• EXERCISE PROMPT
Copy out all of the material below word for word, leaving out the pictures.

Start of EXTRACTED MATERIAL

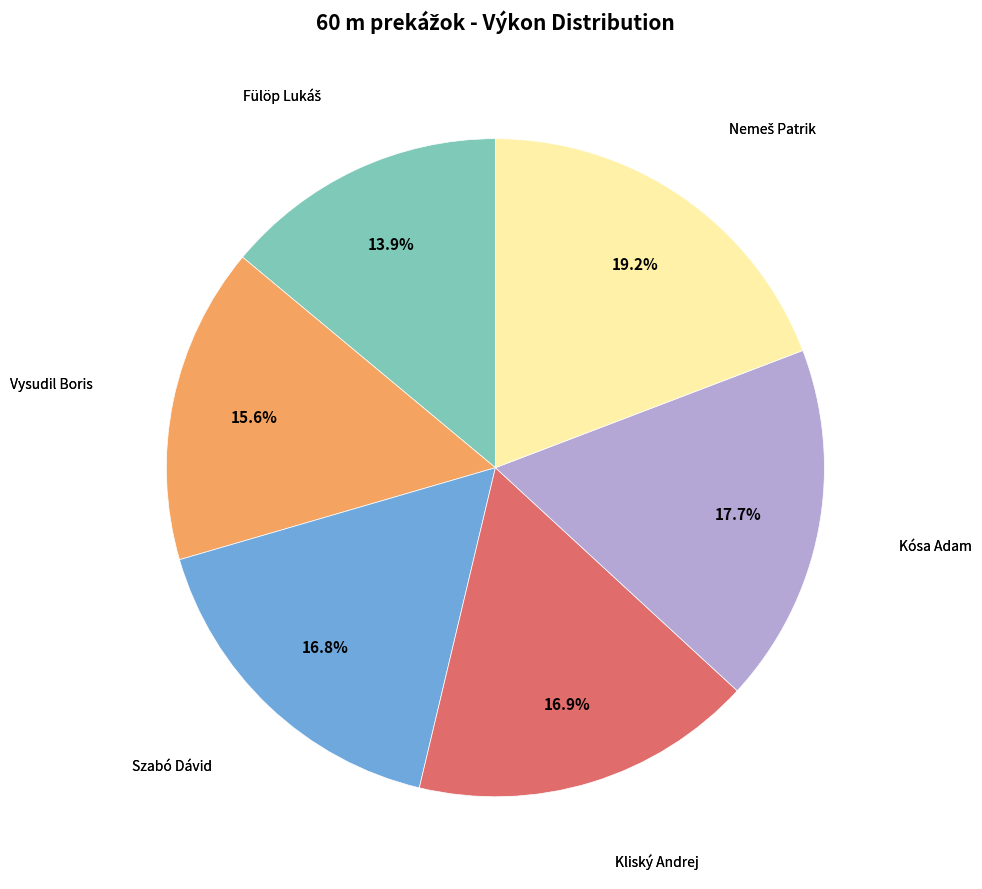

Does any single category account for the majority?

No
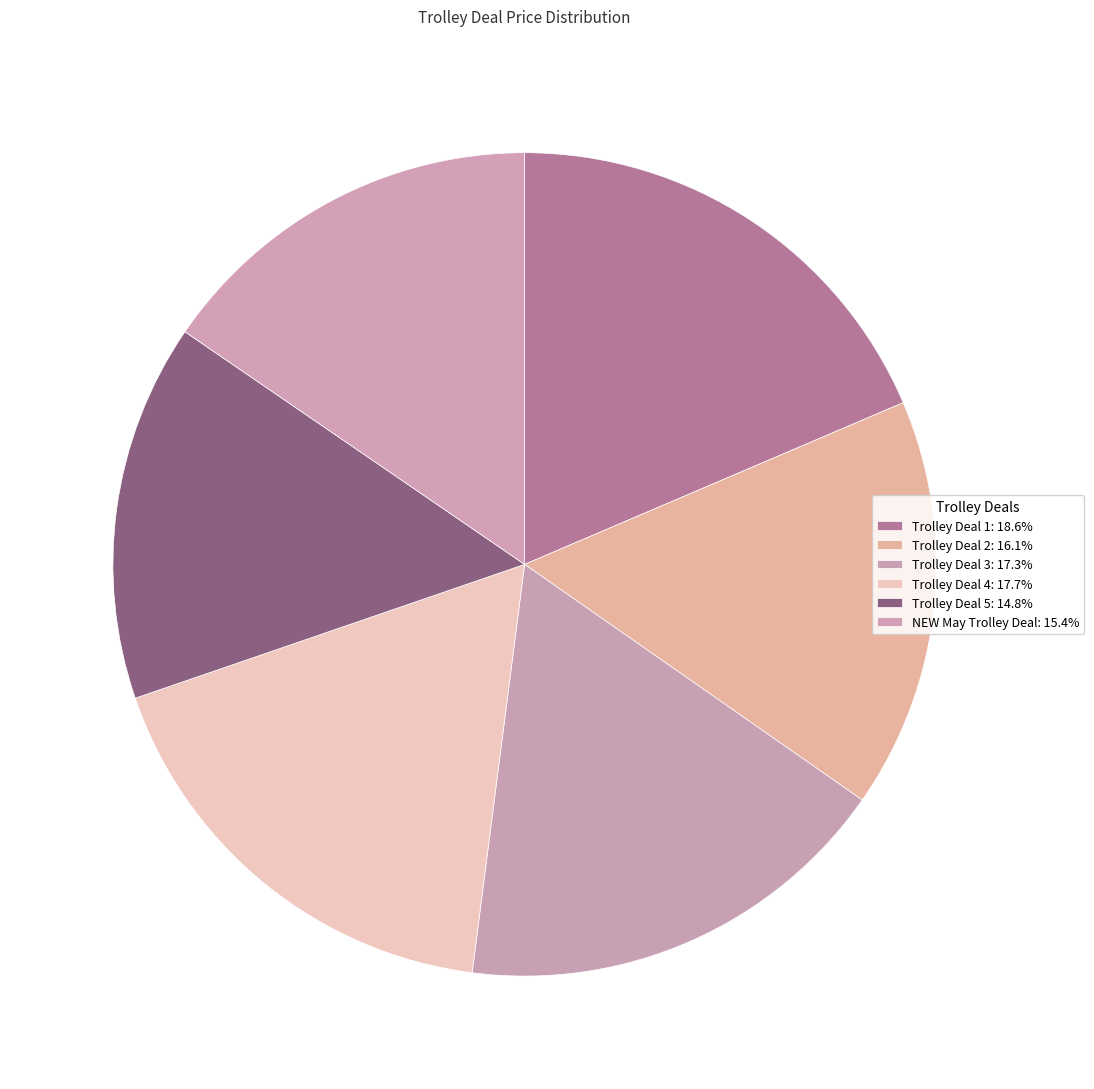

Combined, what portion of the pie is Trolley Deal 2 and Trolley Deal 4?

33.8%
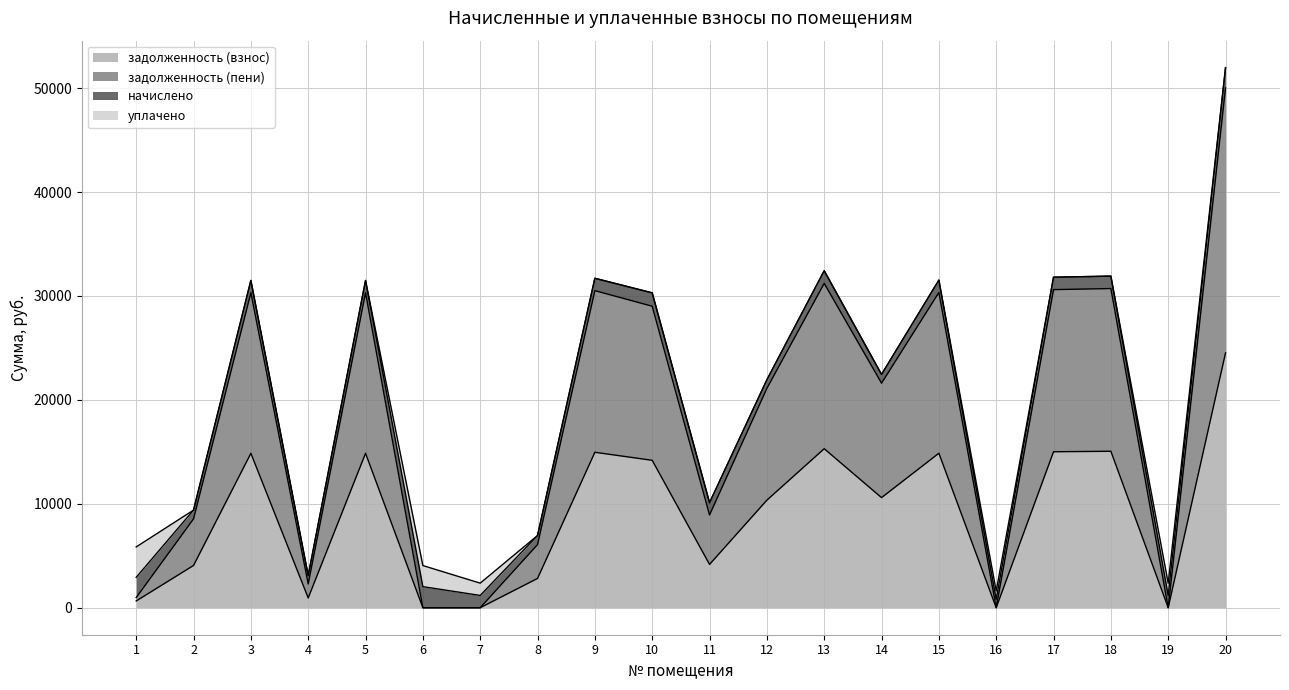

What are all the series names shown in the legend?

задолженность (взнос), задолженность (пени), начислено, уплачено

End of EXTRACTED MATERIAL

• YOUR SOLUTION
Does any single category account for the majority?

No

Combined, what portion of the pie is Trolley Deal 2 and Trolley Deal 4?

33.8%

What are all the series names shown in the legend?

задолженность (взнос), задолженность (пени), начислено, уплачено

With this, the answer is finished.